The judge wasn’t being racist. He was dealing with some ugly reality in the trenches, and it saved my client from having a bench warrant issued and spending the rest of the case on Rikers Island. He showed up later and was read the riot act, beaten into submission, told that his failure to be on time would result in being whipped within an inch of his life. i don’t remember if he was on time for the next appearance, but I do remember thanking the judge for letting him go home that day and sleep in his own home with his wife and children.
That students are so hyper-vigilant and ever-ready to complain demonstrates their wonderful attention to detail, even when the details are so unclear that they’re compelled to extrapolate from their Dean’s gender and skin color that there’s racism and sexism afoot.

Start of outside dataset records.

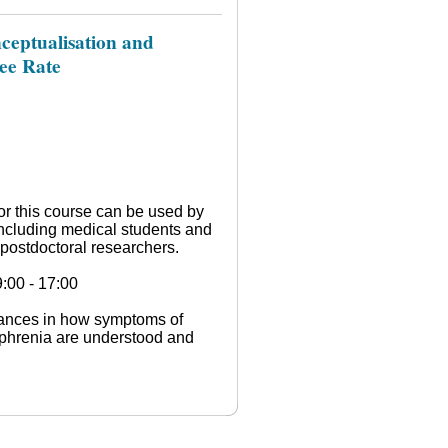
ceptualisation and
nee Rate
or this course can be used by
ncluding medical students and
postdoctoral researchers.
:00 - 17:00
vances in how symptoms of
ophrenia are understood and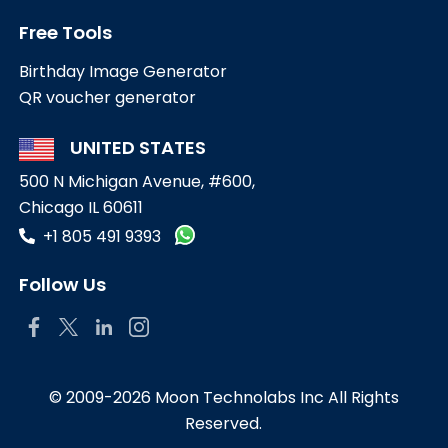
Free Tools
Birthday Image Generator
QR voucher generator
UNITED STATES
500 N Michigan Avenue, #600,
Chicago IL 60611
+1 805 491 9393
Follow Us
© 2009-2026 Moon Technolabs Inc All Rights
Reserved.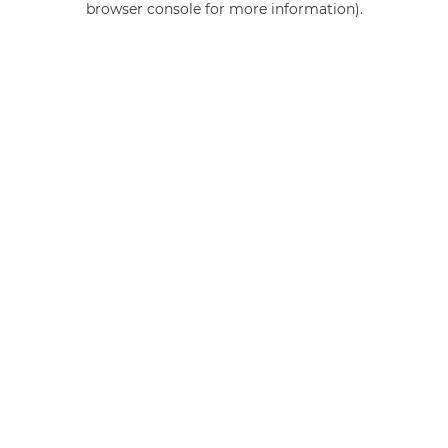
browser console for more information)
.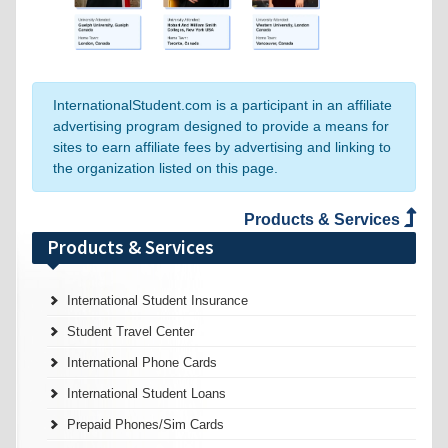
InternationalStudent.com is a participant in an affiliate
advertising program designed to provide a means for
sites to earn affiliate fees by advertising and linking to
the organization listed on this page.
Products & Services
Products & Services
International Student Insurance
Student Travel Center
International Phone Cards
International Student Loans
Prepaid Phones/Sim Cards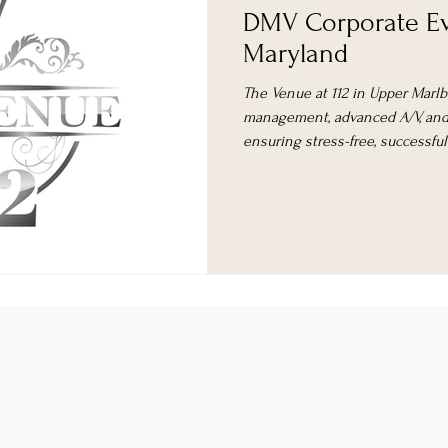
DMV Corporate Ev
Maryland
The Venue at 112 in Upper Marlb
management, advanced A/V, and 
ensuring stress-free, successfu
area.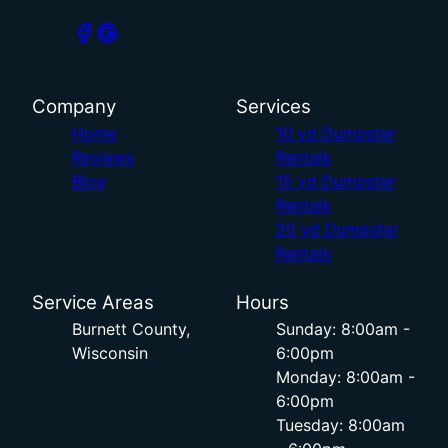
Company
Services
Home
10 yd Dumpster
Reviews
Rentals
Blog
15 yd Dumpster
Rentals
20 yd Dumpster
Rentals
Service Areas
Hours
Burnett County,
Sunday: 8:00am -
Wisconsin
6:00pm
Monday: 8:00am -
6:00pm
Tuesday: 8:00am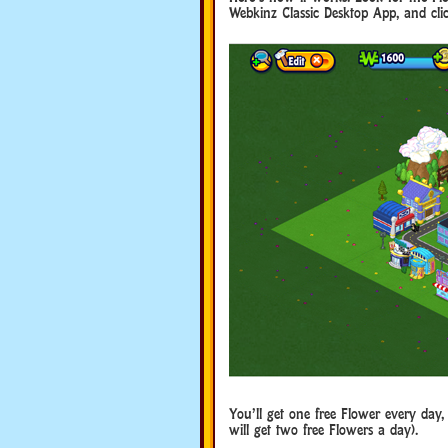
Webkinz Classic Desktop App, and click
You’ll get one free Flower every day, 
will get two free Flowers a day).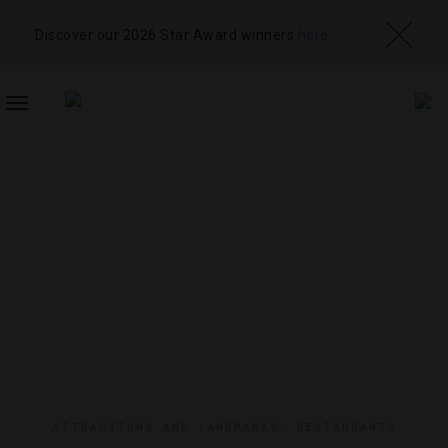
Discover our 2026 Star Award winners
here
TOGGLE
NAVIGATION
ATTRACTIONS AND LANDMARKS
,
RESTAURANTS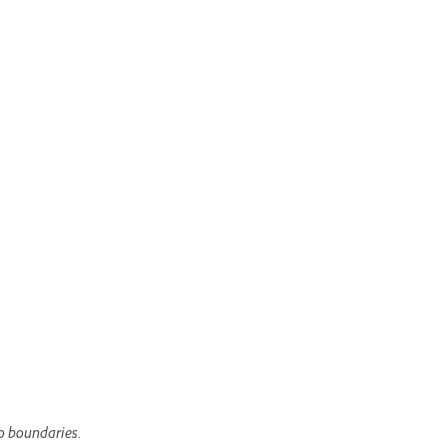
to boundaries.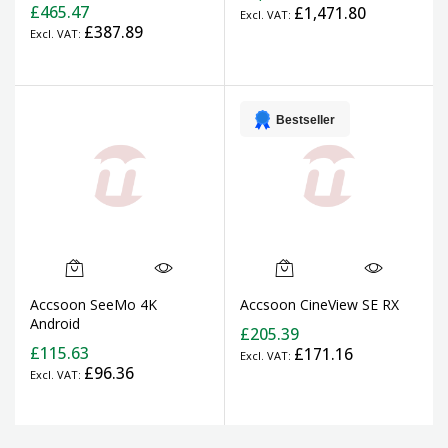
£465.47
£1,471.80
£387.89
Bestseller
Accsoon SeeMo 4K
Accsoon CineView SE RX
Android
£205.39
£115.63
£171.16
£96.36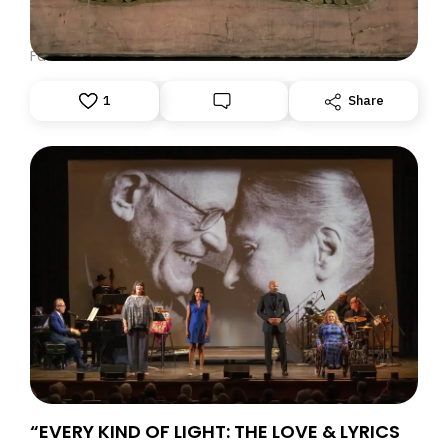
DISPATCH FROM LONDON, PART ONE
June 23, 2026: Theatre Yesterday and Today, by Ron
Fassler
1
Share
“EVERY KIND OF LIGHT: THE LOVE & LYRICS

But if this so offends your sensibilities, so outrages you that you feel compelled to complain to your Dean, you are going to hate being a criminal defense lawyer.
Worse still is that the Widener Law School administration didn’t use this as a teachable moment for these two law students, and instead have taken Connell to task, despite his 26 years of teaching, the normalcy of using a murdered dean as an example and the basic tenet of academic freedom. Instead, Widener chose to empower the whiners and encourage its students (and indirectly its lawprofs) to wallow in their childish sensitivity.
I understand how political correctness is used to change a culture to eliminate the vestiges of racism and sexism. This isn’t an argument suggesting that either racism or sexism is a good thing, or even permissible. But when your sensibilities are so delicate that you find one or the other, or both, under every rock, you’re going to have a very hard time functioning in a world where unpleasant things happen all the time, and no one wants to hear you whine about it.
And so there are two things to take from Lawrence Connell’s example: law students who are “uncomfortable” when examples don’t meet their personal approval need a good smack, and lawyers everywhere should be extremely cautious about hiring any kid out of Widener Law School.